Em 1945, o escritor Mário de Andrade retratou no poema A meditação sobre o Tietê que “debaixo do arco admirável da Ponte das Bandeiras o rio murmura num banzeiro de água pesada e oleosa”. O mesmo leito barrento que levava febre e morte servia de abrigo para garças e antílopes. Expoente da Semana de Arte Moderna de 1922, o poeta notava os primeiros sinais da degradação provocada pelo despejo de esgoto das casas e indústrias de São Paulo. Hoje, a mesma Ponte das Bandeiras é o mais crítico dos 1.050 quilômetros de extensão do rio. As poluídas águas do rio Tamanduateí desembocam ali, onde vivem cerca de 90 capivaras. Com as obras de rebaixamento do leito, as margens foram desmatadas e as capivaras, famintas, cruzam a pista. Só neste ano, o atropelamento dos animais provocou oito acidentes. Por isso, seis placas com o aviso “Cuidado, animais na pista” foram colocadas ao longo da marginal. Na terça-feira 23, parte dessas capivaras começou a ser removida para sua nova morada, o Parque Ecológico Tietê.

As capivaras se alimentam de capim, vegetação que cresce adubada pelo esgoto do Tietê. “Elas sobrevivem no lixo como ratos”, diz Malu Ribeiro, coordenadora da organização ambiental SOS Mata Atlântica. Durante a gestação, as capivaras percorrem até 90 quilômetros em busca de comida e de um ninho para procriar. Não são as únicas sobreviventes do esgoto. Garças, cágados e alguns peixes resistem às águas turvas. O mais famoso dos sobreviventes é o jacaré Teimoso, que em 1994 se esquivou por três semanas até ser capturado. Mário de Andrade, aliás, já se referia aos “lamurientos” jacarés paulistas.

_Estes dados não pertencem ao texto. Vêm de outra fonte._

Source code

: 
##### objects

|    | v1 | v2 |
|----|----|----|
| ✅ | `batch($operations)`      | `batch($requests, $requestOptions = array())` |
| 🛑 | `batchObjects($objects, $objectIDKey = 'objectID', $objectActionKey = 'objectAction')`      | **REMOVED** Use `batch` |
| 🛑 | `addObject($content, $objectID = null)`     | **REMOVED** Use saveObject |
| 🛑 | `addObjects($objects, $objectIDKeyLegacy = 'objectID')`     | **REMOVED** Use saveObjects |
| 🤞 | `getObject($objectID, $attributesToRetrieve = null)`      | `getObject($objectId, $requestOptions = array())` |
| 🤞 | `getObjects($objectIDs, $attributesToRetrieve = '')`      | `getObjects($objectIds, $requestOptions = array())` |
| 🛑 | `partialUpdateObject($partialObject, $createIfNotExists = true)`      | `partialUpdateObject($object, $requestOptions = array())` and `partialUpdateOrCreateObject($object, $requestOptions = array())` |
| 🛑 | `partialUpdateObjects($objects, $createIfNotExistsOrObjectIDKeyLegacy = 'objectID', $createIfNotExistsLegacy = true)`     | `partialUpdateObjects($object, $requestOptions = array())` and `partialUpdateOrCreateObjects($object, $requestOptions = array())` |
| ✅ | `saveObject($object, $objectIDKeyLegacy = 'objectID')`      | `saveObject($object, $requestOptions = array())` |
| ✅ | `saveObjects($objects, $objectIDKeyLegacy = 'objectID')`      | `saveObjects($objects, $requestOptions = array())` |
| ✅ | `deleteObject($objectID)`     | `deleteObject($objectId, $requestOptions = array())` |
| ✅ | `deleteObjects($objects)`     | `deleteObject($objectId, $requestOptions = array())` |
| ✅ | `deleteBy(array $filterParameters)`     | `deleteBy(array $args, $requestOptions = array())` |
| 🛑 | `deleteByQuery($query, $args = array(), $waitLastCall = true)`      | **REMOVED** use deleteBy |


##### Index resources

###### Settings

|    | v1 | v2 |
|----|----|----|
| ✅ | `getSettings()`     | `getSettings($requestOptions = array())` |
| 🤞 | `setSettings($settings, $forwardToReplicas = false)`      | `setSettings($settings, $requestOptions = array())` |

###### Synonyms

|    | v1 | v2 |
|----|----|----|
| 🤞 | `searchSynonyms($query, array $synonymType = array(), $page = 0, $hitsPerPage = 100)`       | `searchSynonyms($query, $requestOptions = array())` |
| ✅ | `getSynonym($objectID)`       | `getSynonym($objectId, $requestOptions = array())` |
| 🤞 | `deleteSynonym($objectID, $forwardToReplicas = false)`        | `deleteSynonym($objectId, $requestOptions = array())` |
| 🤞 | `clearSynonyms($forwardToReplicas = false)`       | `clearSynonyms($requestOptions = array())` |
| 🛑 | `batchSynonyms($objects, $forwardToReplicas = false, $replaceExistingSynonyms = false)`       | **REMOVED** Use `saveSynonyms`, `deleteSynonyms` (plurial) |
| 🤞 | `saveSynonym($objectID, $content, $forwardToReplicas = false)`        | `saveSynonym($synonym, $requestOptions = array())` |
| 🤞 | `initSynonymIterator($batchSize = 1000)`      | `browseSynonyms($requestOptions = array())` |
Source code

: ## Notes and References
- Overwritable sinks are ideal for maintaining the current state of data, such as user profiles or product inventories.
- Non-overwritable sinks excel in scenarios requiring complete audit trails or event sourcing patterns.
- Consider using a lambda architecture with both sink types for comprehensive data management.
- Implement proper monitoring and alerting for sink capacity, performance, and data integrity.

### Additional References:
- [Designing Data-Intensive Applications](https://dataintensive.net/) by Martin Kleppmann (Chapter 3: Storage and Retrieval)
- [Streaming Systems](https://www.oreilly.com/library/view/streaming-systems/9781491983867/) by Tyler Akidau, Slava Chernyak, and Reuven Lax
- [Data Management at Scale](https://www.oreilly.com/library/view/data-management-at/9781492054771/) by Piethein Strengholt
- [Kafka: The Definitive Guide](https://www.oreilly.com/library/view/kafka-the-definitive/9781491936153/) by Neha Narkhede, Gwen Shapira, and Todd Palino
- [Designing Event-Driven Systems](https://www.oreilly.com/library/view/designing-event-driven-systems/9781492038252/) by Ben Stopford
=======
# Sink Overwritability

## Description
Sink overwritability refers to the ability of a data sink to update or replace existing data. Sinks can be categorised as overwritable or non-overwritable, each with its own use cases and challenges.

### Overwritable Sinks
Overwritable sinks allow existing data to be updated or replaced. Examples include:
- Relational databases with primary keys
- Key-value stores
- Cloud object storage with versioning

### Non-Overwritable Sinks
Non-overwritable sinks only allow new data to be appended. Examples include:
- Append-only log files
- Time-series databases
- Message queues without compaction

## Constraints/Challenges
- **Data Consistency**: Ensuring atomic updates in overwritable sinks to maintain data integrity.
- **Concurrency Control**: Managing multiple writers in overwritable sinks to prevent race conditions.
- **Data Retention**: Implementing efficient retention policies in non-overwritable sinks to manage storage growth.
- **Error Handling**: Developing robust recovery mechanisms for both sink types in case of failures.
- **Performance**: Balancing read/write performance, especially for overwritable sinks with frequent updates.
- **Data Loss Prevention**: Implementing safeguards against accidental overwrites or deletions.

A podridão do rio serviu de inspiração ao cartunista Laerte para criar os Piratas do Tietê. “Ninguém imagina nada navegando no Tietê, a não ser lixo”, diz ele. “Os personagens são a escória em quadrinhos”, brinca. Há alguns corajosos que mergulham no Tietê, trajando escafandros, para executar obras de despoluição, implantar redes coletoras de esgoto e medidores de qualidade.

O Tietê é um rio de contrastes. Ele nasce a 22 quilômetros do litoral, em Salesópolis, e, em vez de correr para o mar, como a maioria, suas águas transparentes seguem pelo interior porque não conseguem vencer as escarpas da Serra do Mar. Numa reserva de 400 hectares entre os rios de Paraitinga e Biritiba Mirim, o veterinário José Maurício Barbanti Duarte pesquisa o mazama bororó, espécie de veado em extinção. A fauna é rica, mas os caçadores são numerosos. Cem quilômetros adiante, a reserva ecológica de Itu guarda raridades como o tucano-de-bico-amarelo e o cachorro-do-mato-vinagre, mistura de lobo com raposa, duas espécies em extinção. A perspectiva para o rio ainda é suja. Se começassem hoje os trabalhos de despoluição, ele levaria 20 anos para ter a mesma água límpida e clara onde os paulistas nadavam e remavam até meados da década de 1930.